Granddaddy always said that ‘figures often lie – but liars always figure’. This week AT&T provided two prime examples of that homespun East Texas homily.
If you carry an AT&T iPhone or iPad, you’ve had to ACCEPT pages of itsy-teenie legalese designed to enslave you for two years. It’s AT&T’s way of ensnaring you in a trap in which you agree to a whole bunch of stuff, none of which benefits you. One of those gottchas is requiring you to use arbitration instead of other legal remedies like suing AT&T. AT&T likes that because large companies can avoid pesky and expensive class-action lawsuits.
When you’re a company like AT&T, known for dropped calls, oversold networks, and questionable business practices – avoiding class-action lawsuits is important.
Maybe that’s why AT&T’s intense efforts to negate consumer demands for arbitration as a means to block AT&T’s pending purchase of T-Mobile USA tracks as slimy. AT&T seeks to avoid consumer demands for their own mandated arbitration because the legal cause seeks damages and injunction to block the merger.
Rather than man-up and accept the same remedies it demands of customers – AT&T wants special treatment by the court. Remember that before you sign your next AT&T contract.

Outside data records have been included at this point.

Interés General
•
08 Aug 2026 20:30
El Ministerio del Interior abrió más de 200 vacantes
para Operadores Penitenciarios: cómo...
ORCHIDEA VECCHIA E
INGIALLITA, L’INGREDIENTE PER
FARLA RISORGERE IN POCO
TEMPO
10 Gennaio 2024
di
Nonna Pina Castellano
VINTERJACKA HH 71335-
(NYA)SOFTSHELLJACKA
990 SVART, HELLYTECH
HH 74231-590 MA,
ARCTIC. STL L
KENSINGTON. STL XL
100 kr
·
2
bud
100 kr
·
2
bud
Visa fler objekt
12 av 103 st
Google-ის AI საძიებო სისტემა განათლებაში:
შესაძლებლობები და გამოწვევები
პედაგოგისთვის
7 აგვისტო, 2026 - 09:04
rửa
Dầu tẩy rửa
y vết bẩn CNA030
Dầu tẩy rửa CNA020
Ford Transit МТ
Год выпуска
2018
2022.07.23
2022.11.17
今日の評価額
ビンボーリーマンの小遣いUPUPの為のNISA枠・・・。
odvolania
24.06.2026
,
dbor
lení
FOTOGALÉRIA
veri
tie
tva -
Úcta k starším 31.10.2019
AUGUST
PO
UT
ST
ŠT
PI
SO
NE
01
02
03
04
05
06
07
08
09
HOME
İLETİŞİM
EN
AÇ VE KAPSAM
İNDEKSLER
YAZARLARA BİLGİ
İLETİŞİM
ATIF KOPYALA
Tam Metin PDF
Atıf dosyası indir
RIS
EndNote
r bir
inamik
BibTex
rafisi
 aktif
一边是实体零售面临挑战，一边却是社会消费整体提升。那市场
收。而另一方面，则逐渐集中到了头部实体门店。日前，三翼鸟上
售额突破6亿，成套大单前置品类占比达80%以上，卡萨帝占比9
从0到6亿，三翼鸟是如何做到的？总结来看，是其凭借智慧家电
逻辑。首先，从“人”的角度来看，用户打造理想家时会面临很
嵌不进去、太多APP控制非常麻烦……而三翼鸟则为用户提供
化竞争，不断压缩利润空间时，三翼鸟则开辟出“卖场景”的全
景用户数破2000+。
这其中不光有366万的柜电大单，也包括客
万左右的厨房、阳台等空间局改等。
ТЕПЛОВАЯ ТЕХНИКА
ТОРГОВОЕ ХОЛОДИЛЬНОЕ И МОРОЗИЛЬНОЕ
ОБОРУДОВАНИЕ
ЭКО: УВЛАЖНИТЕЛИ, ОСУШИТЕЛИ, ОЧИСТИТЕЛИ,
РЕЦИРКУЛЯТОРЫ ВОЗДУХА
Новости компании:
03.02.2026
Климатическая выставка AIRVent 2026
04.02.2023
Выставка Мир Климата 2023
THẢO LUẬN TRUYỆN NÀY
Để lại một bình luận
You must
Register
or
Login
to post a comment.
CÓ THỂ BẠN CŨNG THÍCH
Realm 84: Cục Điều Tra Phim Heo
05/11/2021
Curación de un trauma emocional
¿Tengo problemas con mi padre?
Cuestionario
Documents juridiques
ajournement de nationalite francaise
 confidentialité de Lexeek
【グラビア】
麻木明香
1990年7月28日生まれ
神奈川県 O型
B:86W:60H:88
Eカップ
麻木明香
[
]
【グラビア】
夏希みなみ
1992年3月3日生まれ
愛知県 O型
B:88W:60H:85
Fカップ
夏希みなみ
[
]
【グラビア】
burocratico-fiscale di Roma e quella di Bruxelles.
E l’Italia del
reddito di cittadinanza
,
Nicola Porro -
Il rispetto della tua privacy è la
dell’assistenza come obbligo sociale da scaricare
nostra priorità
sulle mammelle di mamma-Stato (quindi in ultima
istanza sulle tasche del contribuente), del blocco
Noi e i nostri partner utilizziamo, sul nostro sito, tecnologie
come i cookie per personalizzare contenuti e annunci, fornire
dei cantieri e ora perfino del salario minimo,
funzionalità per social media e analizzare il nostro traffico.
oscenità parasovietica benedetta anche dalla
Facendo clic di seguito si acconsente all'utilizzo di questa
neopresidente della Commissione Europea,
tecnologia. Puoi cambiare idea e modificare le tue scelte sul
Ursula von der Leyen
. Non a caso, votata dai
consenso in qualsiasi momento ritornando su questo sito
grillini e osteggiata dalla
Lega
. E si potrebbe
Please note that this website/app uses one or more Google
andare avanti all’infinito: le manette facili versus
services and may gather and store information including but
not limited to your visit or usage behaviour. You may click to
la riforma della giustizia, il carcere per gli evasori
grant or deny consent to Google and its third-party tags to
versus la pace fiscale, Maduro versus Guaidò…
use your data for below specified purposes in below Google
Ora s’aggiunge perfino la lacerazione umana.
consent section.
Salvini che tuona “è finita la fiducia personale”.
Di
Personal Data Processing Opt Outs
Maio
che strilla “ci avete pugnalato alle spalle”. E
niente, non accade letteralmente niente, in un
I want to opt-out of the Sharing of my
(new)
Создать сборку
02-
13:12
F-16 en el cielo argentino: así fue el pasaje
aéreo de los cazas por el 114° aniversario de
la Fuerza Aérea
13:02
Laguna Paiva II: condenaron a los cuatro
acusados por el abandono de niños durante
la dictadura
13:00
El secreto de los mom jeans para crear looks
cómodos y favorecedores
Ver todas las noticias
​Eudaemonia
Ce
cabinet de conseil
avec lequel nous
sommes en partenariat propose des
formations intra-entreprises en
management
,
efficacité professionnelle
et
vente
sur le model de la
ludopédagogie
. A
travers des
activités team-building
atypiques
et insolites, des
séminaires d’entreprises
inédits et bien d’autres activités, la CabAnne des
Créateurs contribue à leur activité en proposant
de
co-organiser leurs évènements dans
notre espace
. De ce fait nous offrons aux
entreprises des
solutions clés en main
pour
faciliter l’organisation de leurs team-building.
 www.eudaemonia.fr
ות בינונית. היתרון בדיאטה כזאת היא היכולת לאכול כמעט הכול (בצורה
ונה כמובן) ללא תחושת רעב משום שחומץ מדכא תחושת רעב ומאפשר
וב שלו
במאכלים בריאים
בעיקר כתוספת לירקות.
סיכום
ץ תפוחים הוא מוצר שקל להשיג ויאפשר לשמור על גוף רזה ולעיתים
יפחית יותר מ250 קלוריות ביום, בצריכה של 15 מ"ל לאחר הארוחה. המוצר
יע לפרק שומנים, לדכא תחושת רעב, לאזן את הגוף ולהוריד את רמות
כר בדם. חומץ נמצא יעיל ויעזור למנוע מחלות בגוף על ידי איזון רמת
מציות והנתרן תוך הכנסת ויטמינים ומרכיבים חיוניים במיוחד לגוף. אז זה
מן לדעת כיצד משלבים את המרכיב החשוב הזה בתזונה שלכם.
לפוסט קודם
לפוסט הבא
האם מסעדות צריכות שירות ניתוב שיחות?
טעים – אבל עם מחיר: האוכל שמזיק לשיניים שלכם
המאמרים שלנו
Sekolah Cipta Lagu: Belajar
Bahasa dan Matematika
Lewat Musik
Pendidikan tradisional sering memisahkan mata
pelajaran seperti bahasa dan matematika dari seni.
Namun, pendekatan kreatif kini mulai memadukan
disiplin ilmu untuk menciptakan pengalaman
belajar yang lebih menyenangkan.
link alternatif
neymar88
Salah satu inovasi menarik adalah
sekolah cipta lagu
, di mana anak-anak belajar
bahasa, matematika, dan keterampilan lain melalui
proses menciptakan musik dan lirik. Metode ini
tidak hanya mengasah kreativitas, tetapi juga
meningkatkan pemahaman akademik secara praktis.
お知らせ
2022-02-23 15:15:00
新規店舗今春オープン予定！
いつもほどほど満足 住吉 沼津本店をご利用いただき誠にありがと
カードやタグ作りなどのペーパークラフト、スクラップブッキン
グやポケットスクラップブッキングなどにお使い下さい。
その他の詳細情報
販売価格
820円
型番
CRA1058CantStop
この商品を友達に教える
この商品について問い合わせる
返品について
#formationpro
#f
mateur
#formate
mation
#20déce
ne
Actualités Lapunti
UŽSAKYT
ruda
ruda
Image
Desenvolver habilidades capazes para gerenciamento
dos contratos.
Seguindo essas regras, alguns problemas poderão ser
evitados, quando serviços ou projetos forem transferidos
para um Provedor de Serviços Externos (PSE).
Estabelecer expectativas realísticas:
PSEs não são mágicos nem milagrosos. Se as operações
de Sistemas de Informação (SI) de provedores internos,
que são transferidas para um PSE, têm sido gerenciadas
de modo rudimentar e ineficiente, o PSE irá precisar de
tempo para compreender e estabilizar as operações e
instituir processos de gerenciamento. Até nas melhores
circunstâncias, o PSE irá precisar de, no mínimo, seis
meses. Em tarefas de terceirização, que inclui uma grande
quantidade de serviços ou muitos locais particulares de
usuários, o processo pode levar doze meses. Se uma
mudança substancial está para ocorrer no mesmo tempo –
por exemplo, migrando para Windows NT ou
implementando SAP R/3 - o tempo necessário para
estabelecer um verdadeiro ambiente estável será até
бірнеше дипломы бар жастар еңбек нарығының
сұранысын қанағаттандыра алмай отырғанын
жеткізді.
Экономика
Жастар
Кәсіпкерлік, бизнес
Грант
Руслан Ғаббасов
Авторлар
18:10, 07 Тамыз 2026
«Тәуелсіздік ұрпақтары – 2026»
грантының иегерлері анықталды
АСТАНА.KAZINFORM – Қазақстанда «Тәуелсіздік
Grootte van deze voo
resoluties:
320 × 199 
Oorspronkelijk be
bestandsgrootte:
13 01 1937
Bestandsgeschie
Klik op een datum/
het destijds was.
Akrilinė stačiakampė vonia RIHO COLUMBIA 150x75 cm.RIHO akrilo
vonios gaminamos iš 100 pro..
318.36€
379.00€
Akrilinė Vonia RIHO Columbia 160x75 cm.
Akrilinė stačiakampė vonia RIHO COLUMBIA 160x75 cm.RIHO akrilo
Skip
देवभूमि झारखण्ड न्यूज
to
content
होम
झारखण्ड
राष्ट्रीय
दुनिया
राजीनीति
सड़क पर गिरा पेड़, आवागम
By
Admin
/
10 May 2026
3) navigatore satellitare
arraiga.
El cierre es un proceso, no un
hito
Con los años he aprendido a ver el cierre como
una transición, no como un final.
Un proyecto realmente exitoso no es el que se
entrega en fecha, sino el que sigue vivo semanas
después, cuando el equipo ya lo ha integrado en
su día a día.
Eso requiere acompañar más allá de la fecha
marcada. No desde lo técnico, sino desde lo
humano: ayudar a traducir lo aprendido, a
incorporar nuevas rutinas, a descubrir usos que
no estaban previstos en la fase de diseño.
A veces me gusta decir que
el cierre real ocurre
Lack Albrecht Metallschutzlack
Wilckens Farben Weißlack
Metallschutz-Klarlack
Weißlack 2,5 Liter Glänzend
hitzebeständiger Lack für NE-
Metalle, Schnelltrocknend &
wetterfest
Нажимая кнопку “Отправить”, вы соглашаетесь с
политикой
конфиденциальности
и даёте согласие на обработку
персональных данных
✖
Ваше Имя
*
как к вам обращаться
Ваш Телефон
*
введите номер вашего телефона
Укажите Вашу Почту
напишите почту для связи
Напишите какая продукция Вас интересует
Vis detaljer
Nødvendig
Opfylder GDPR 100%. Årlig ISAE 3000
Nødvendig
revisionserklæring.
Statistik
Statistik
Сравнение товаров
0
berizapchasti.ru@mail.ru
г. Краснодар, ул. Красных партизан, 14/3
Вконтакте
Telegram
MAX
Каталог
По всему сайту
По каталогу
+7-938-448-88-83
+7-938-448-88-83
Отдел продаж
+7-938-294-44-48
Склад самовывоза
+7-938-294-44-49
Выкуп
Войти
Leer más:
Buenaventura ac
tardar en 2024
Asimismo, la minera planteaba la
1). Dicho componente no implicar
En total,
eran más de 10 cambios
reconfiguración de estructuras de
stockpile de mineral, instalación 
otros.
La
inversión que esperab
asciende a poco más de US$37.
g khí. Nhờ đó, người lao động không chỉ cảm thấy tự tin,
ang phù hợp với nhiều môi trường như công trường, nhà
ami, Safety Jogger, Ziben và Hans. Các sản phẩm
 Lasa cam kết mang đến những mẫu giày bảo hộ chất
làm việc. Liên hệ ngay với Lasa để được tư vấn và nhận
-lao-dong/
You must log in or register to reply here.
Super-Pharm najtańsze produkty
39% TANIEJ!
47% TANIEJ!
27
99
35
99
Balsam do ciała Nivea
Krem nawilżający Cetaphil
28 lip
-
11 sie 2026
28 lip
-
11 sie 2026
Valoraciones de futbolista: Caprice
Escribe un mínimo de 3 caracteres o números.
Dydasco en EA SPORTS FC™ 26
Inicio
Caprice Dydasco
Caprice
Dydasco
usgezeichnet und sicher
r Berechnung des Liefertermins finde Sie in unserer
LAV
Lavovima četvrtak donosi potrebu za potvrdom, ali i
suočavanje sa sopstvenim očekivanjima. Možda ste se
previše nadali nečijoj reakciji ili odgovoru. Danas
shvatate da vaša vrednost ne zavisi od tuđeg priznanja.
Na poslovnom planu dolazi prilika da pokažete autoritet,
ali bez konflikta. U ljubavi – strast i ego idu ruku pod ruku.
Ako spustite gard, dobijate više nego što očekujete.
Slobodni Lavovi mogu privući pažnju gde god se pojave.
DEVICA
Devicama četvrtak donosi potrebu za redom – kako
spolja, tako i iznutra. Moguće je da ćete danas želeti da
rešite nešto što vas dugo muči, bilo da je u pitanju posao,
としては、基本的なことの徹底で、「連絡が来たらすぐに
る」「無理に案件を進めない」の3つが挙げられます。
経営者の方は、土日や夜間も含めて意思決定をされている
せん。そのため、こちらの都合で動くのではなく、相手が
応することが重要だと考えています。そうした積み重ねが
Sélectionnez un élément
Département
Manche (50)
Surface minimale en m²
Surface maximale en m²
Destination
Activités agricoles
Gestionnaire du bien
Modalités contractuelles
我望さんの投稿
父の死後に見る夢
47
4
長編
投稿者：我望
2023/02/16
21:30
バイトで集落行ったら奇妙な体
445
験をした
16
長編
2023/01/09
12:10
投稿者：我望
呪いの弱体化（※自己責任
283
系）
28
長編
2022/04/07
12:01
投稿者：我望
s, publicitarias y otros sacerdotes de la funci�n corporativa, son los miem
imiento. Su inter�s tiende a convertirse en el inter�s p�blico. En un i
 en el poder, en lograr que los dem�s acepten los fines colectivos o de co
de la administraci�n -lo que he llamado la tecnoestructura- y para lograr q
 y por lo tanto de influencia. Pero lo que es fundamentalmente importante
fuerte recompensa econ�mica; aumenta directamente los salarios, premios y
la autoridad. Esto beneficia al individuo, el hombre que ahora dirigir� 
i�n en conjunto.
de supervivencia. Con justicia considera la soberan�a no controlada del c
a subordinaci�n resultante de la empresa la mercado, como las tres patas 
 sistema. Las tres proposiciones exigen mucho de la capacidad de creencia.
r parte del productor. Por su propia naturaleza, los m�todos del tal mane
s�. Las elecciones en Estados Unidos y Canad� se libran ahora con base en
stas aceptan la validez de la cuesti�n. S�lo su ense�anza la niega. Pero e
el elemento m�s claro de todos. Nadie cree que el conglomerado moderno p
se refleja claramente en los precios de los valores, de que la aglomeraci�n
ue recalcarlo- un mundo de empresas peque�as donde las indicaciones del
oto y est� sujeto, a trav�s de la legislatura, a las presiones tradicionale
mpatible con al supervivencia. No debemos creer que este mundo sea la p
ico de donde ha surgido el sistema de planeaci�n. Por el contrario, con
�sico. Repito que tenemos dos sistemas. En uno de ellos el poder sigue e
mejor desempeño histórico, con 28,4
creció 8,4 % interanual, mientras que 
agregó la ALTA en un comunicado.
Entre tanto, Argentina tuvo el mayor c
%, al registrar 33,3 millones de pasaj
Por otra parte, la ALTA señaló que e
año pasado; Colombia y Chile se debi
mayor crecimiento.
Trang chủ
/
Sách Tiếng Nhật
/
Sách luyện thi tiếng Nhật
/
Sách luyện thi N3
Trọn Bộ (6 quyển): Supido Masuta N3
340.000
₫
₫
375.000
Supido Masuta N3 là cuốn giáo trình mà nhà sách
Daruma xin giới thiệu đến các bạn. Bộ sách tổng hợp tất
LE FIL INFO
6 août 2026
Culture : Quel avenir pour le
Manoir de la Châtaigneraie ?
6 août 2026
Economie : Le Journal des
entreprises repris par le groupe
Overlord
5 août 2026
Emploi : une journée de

AT&T corporate and marketing dweebs never miss an opportunity to remind us that only with the acquisition of T-Mobile USA for just shy of $40 billion dollars – can they provide reliable, legit 4G/LTE coverage from sea-to-shining sea.
But wait – this week AT&T accidentally posted an exhibit online that indicated they could accomplish the same thing by simply writing a $3.9 billion check for targeted spectrum purchases in select markets.
Check the math and logic – accomplish the same objective for one-tenth the cost – and much less on-going overhead. What are we missing? The truth.
AT&T’s strategy isn’t about developing a large, state-of-the-art network to serve growing legions of customers. It’s about blocking other carriers from ever having access to that spectrum. Their move is a pre-emptive spectrum grab that reeks of anti-competitive greed. Why else would a cash-strapped company like AT&T over-pay by a factor of ten when the same results can be accomplished in more fiscally responsible fashion?
AT&T claims that the accidentally-posted letter dovetails with their earlier pronouncements. What else can they say?
Clearly AT&T is running roughshod over the truth, consumers, and the regulatory process – including the impotent stewards of the public airwaves at the FCC. Is there light at the end of the tunnel. Will consumer voices have standing against corporate titans?
AT&T has already ceded almost half a million dollars to fuel the political aspirations and allegiances of Gov. Rick Perry. You decide.